Steve Bruce liked his big-money signings. To be sure. After all, the prospect of splashing out a bit was one of the reasons he joined Sunderland – remember the ‘shopping at Harrods’ quote?
I’m not sure it ever really transpired in that way. It’s not often you see Marco Angeleri and Titus Bramble on the shelves of the Al Fayed Emporium, but still. He liked the thought, at least.
A couple of months into his reign, and things were going pretty well.
His big money buys – Bent, Cana and Cattermole – were settling in well; we were sat in an early-season eighth place, and had cruised past Norwich in our first league cup fixture, courtesy of a brilliant chip from a slimline Andy Reid, which was gloriously observed by a ‘full kit wanker’ mag in the crowd.
Yes, Steve Bruce in his pre-match interview before that tie had extolled the virtues of his former Norwich teammate and Sunderland legend Gary ‘Rowett’, but we could forgive that when results were going relatively well.
As well as enjoying splashing the cash, Brucie liked looking for left-field signings. To be fair to him, he’d enjoyed success with that strategy at Wigan – Palacios, Rodellega and Zaki, for example, had been excellent buys for Wigan, and in the days before directors of football, we were hoping Bruce had brought along his contact book, too.
Two of his early overseas signings were given home debuts in our next league cup time, when we took on Bruce’s former club Birmingham at the Stadium of Light. John Mensah was relatively well known to the average football fan; Paolo Da Silva less so.
Still, the two of them lined up in a defence that showed three changes from the previous weekend’s heavy defeat at Burnley – only Michael Turner surviving, and Ferdinand, Bardsley and McCartney having a breather.
Kenwyne Jones had been surprisingly relegated to the bench at Turf Moor in favour of another of Bruce’s big-money buys, Frazier Campbell, and the two of them started up front with Darren Bent sitting this one out.
As well as getting a first look at Mensah and Da Silva, however, another point of interest for the crowd was young Jordan Henderson.
Henderson had been set to make a genuine breakthrough for a little while, having made his debut the previous season and earning a start in the league cup before a loan spell at Coventry, where he’d really impressed before suffering an injury that had curtailed his season.
Seeing his potential, and showing he could also appreciate a young, local talent, Bruce had given Henderson his full Premier League debut as we went down to Chelsea in the season’s first home time, however, the youngster had been restricted to cameos since then.

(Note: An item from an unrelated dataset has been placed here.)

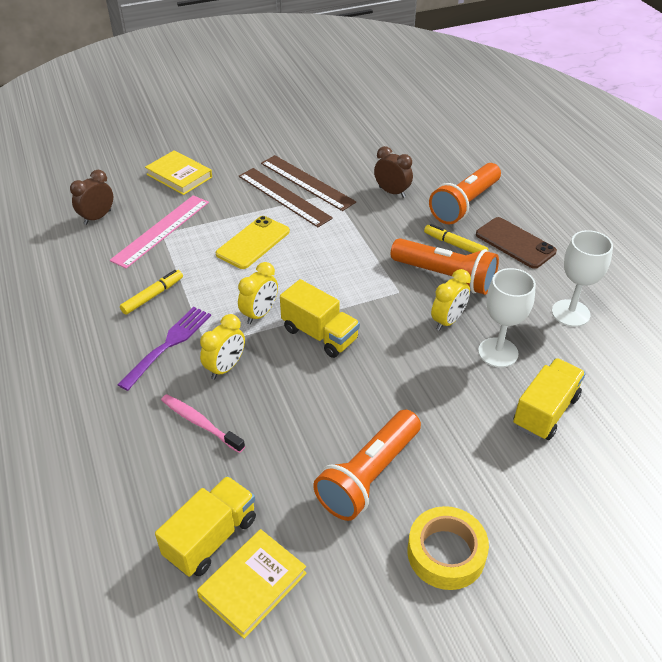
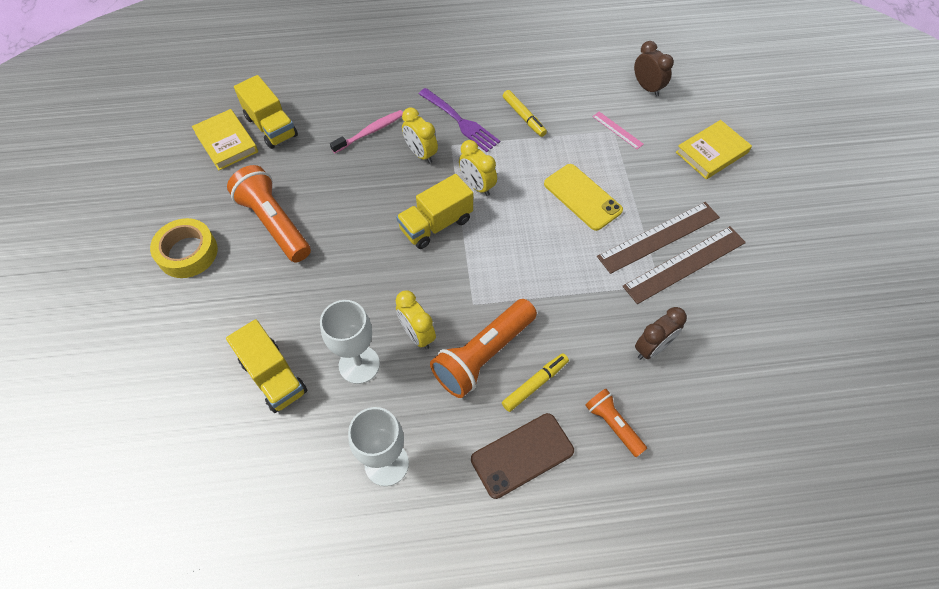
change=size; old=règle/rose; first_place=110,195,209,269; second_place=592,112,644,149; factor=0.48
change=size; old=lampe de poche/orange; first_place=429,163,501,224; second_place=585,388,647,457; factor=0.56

This was an opportunity for Henderson to impress in his favoured central midfield position against a team that included Sunderland legend Kevin Phillips – and the youngster took it with gusto.
The game was only four minutes old when Henderson grabbed his first goal for his boyhood club – picking the ball up from Jones and calmly slotting past keeper Maik Taylor.
Sunderland eventually made it two on 23 after missing a string of chances, Frazier Campbell also getting off the mark for the club after fine work by Andy Reid.
After that, it was all fairly routine. The lads could – should – have had more, while Da Silva and Mensah cruised through the tie with ease, and ‘the Rock’ even had a goal disallowed in the second half.
It was all fairly routine stuff, and a reminder that you just never know when you’re going to see those momentous moments in footballing folklore take place.
Henderson went on to establish himself as an important player under Bruce, but only scored another four goals for the club – two of which came in one game versus Wigan towards the end of his spell at the club.
For now, at least, the future was bright – and it was most certainly red and white.